With EC2 you could run an active-passive strategy that requires you to spin up your instances on demand. But with OpenSearch, domains cannot be turned off. So you would need to run it active. This can result in some costly AWS bills.
Determining if a cross-region failover strategy is worth it results in the most common answer you see in software development: it depends.
Do you have a mission-critical workload that cannot be interrupted or an SLA with a 99.999% uptime requirement? You might need a cross-region failover. Availability can be a significant driver in your decision to pursue your own failover mechanism outside of what serverless provides built-in.
In the extremely rare event that AWS has a region-wide outage that affects your application, do you think you can run the failover playbook to shift to the other region by the time AWS fixes the outage? Is it worth the risk?
With serverless, you already have extremely high availability and very low RPO with your data. That’s one of the benefits of going with the architecture. But you have to consider all the components in your system. Chances are you have some other resources that might be affected as well that are not serverless. What do you do with them?
In the AWS Well-Architected Framework, disaster recovery has its own section in the Reliability Pillar. It talks about many of the things we’ve talked about today.
However, in the Serverless lens of the Well-Architected Framework, it focuses much more on recovering from misconfigurations and transient network issues. It also recommends using Step Functions to provide ways to automatically retry failures and observe your system. In some cases, using Step Functions is also a cost saver over Lambda.
Reading between the lines, this could mean that traditional disaster recovery might not be as important as years past. That is part of the reason we went with serverless, after all.
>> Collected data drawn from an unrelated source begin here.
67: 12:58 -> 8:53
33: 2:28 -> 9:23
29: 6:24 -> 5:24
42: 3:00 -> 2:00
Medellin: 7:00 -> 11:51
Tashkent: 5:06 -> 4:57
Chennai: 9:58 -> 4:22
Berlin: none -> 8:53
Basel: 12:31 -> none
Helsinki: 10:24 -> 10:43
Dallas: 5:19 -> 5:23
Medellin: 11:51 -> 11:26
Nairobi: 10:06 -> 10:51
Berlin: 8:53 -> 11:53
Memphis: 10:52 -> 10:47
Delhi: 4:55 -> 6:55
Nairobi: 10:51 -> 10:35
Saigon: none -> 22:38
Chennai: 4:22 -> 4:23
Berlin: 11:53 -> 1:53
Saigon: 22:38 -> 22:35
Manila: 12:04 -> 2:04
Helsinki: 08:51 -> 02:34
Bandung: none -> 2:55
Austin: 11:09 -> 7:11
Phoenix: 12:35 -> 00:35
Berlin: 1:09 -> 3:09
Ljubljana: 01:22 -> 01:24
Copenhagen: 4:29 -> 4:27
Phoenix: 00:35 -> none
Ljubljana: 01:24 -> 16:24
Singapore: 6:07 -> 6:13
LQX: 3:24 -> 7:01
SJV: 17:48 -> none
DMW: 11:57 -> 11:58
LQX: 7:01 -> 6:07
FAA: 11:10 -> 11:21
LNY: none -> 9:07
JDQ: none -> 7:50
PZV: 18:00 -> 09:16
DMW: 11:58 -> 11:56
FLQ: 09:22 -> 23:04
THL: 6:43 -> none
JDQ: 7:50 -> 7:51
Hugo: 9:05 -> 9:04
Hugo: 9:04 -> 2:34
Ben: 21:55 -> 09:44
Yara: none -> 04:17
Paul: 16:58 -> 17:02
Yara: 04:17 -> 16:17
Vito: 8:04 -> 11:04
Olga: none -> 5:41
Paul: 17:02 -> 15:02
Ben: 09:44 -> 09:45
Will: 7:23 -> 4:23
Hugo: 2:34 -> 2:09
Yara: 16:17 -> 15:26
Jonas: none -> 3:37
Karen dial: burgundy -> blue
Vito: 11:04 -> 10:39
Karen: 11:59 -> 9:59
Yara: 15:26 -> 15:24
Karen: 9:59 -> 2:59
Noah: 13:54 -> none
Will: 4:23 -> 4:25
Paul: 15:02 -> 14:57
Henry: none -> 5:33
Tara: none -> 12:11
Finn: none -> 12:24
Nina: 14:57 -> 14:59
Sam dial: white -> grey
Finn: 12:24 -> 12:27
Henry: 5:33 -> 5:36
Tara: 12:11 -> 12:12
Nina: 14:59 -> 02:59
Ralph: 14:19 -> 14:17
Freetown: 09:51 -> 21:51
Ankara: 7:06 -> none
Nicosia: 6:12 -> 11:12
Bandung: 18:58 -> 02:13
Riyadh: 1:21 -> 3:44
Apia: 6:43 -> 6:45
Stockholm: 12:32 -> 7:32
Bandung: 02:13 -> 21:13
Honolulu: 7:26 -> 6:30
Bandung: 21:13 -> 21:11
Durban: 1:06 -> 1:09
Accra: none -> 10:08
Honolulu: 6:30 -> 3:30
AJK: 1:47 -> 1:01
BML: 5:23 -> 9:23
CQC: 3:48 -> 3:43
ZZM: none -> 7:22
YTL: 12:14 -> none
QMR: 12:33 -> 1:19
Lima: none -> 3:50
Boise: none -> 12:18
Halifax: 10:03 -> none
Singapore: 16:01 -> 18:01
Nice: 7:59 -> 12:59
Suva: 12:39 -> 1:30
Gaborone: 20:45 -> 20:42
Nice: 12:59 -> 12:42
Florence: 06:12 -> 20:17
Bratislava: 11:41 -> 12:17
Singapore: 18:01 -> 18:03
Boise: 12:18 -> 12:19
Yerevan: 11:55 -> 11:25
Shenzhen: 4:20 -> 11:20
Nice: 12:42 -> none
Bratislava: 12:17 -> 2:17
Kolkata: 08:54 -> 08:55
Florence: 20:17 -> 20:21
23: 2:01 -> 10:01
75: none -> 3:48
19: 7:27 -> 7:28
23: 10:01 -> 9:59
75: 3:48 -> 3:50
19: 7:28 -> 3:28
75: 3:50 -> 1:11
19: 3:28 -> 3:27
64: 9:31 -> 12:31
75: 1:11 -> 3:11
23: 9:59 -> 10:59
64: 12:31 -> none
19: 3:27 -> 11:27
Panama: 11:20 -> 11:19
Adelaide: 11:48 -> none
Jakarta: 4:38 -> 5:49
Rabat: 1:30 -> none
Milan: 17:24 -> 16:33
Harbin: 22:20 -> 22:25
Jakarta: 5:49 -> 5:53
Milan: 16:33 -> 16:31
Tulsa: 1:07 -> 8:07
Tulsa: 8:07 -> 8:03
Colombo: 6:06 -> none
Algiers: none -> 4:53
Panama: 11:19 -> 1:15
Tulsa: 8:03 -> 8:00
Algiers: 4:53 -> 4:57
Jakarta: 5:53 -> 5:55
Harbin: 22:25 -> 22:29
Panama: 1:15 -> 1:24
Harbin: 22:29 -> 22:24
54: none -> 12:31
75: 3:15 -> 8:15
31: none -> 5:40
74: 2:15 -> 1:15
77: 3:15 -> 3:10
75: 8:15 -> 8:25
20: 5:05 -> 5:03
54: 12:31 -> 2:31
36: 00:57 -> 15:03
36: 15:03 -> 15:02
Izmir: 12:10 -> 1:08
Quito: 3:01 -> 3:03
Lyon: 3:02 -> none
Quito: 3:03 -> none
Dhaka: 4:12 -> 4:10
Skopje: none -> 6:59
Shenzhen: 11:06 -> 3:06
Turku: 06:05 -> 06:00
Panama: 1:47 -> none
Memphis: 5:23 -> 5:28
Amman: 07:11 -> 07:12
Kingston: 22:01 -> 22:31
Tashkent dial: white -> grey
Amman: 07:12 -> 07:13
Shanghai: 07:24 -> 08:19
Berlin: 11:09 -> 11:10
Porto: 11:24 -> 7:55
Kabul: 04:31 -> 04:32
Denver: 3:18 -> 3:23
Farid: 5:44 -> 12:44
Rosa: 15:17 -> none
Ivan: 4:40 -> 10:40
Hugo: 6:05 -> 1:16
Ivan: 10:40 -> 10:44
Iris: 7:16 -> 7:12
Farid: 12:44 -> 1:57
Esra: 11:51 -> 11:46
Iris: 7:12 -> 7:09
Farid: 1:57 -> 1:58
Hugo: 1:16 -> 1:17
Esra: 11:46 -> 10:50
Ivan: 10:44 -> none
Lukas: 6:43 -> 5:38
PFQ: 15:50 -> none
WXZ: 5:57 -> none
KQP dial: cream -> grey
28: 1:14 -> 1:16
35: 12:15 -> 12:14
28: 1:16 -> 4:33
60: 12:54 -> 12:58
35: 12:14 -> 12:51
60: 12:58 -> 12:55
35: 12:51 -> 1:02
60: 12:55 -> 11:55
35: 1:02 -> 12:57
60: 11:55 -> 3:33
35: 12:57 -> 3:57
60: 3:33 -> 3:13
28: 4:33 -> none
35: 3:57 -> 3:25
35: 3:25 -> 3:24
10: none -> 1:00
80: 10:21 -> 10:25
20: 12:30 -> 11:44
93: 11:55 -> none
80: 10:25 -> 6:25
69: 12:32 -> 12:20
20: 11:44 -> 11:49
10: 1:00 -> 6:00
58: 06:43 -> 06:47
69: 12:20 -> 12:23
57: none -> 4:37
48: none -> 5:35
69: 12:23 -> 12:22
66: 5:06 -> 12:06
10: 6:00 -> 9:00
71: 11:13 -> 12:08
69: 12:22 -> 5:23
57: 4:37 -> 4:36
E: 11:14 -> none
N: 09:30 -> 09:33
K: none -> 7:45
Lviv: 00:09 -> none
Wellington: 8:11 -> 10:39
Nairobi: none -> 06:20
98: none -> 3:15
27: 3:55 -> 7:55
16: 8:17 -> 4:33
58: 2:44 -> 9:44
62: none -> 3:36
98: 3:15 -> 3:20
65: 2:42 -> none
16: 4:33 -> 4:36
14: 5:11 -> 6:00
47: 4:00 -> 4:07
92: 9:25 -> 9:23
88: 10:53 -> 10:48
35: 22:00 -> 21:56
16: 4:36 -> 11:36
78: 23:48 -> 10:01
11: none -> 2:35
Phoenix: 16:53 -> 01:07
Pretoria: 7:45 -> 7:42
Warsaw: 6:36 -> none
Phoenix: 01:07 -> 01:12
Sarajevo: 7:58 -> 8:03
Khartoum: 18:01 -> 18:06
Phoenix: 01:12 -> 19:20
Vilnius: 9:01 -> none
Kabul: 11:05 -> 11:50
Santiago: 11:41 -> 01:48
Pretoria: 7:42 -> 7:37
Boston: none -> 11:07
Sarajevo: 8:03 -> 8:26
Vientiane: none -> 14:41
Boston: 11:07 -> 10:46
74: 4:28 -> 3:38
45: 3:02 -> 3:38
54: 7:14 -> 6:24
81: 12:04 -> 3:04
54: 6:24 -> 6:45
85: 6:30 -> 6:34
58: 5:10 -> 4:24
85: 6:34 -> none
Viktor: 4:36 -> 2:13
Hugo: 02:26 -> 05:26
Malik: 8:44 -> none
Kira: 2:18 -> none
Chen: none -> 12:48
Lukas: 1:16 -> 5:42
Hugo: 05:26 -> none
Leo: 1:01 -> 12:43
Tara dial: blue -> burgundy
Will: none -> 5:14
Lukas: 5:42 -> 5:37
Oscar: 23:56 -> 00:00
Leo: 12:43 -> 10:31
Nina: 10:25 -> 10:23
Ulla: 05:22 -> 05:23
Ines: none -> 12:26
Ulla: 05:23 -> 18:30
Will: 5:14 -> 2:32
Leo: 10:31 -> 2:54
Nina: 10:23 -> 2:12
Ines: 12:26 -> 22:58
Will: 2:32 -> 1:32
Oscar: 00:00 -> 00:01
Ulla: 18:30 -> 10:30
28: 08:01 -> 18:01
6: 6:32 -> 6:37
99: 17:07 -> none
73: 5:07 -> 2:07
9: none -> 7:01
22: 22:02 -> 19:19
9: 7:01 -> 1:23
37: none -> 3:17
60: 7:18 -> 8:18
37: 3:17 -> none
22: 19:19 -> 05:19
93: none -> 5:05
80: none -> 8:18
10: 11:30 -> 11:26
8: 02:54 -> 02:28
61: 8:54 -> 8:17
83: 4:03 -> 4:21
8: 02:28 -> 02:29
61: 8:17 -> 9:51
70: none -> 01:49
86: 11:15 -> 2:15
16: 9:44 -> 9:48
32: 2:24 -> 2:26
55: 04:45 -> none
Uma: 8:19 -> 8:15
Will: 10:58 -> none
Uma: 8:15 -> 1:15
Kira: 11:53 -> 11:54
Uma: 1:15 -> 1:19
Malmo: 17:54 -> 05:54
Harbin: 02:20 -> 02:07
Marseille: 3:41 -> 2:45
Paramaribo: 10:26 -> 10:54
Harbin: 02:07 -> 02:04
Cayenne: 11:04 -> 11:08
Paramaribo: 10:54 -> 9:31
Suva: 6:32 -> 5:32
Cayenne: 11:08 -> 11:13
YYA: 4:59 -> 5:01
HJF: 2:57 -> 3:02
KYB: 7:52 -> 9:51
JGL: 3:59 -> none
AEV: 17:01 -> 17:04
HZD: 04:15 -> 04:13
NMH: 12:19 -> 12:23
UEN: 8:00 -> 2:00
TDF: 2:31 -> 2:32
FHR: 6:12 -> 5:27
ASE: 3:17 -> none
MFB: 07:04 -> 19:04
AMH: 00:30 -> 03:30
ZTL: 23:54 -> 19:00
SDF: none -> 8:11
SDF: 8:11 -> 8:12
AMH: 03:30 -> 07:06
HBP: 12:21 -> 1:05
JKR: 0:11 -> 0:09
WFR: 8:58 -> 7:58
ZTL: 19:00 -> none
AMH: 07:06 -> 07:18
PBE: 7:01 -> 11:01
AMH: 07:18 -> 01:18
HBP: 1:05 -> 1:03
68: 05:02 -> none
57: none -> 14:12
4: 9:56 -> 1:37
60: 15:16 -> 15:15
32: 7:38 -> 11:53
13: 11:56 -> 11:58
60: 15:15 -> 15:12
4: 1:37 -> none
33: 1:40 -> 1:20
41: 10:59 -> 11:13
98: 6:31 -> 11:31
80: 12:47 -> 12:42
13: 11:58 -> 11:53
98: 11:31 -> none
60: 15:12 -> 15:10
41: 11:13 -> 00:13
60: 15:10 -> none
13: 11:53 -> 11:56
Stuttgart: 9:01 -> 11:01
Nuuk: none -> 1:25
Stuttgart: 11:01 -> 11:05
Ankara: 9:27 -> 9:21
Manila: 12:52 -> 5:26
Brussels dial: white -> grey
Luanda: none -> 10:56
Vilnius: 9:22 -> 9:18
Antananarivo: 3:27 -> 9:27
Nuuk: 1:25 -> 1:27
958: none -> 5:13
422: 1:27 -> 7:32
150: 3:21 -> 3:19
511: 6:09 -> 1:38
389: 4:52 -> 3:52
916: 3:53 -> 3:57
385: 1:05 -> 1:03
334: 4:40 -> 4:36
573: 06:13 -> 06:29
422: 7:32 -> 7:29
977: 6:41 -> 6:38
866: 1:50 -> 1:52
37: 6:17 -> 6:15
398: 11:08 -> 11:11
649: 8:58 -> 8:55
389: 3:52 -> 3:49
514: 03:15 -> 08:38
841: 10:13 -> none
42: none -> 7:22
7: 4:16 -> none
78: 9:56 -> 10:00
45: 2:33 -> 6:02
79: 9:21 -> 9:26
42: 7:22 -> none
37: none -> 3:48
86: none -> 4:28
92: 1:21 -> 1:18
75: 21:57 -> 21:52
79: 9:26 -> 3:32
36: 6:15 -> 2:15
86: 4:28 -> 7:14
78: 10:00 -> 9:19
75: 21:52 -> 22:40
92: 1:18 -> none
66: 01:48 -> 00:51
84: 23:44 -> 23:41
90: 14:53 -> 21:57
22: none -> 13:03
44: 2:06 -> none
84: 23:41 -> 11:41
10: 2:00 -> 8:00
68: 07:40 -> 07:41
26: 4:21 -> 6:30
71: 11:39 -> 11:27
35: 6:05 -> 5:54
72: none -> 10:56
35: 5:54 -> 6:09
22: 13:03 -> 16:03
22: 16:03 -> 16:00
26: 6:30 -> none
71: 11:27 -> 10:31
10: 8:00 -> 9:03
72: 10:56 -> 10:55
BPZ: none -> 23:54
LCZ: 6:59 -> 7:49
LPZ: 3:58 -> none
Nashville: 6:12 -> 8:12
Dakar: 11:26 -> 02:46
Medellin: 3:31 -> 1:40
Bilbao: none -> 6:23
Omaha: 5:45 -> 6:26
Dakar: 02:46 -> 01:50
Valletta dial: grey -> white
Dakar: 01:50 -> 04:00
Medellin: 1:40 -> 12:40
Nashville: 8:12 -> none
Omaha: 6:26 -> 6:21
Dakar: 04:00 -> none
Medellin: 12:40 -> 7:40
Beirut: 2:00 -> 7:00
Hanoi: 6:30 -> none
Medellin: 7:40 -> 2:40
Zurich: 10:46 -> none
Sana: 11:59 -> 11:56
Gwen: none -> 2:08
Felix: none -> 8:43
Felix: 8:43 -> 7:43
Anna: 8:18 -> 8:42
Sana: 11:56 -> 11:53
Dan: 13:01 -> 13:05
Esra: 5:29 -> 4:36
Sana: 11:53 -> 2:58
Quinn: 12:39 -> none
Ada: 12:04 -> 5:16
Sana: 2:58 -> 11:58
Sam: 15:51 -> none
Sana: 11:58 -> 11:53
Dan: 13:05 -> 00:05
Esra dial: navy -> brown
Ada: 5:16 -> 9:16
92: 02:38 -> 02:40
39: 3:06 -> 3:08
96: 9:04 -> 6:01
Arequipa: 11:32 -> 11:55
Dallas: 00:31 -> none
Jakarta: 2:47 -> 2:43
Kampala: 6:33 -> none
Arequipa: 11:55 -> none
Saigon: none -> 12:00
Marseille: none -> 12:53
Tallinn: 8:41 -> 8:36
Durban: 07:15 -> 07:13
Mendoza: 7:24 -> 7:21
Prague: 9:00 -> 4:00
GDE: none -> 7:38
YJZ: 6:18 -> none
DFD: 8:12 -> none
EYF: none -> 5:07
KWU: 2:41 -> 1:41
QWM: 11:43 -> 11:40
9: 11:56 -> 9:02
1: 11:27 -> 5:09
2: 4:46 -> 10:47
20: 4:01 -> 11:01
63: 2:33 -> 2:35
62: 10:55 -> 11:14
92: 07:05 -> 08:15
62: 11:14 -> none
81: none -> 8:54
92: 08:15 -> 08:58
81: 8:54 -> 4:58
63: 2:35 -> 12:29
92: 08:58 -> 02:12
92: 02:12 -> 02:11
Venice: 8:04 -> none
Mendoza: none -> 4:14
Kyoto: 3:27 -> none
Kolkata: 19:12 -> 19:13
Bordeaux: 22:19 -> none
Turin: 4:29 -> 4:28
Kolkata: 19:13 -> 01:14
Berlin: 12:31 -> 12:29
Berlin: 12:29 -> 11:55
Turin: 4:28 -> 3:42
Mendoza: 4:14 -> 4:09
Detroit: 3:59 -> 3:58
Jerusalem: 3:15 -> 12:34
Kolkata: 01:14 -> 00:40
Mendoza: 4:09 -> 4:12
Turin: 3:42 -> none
You should always plan for when something goes wrong. In some cases, wait it out might be a perfectly viable plan. If there is no way you can failover or recover in the time it would take your cloud vendor to recover, then you might be wasting your time.
For some workloads, you don’t have that luxury. Implementing measures to do cross-region replication like DynamoDB global tables and S3 cross-region replication are a must because of your availability needs.
If your application runs mostly serverless, it’s probably worth the extra few dollars a month to increase your reliability. If you have a hefty workload on provisioned services like OpenSearch or EC2, you might want to weigh your options for cross-region.
You already have multi-availability zone redundancy with serverless. You are covered in many use cases. But it’s always a good practice to play the “what if” game and make sure you know what to do.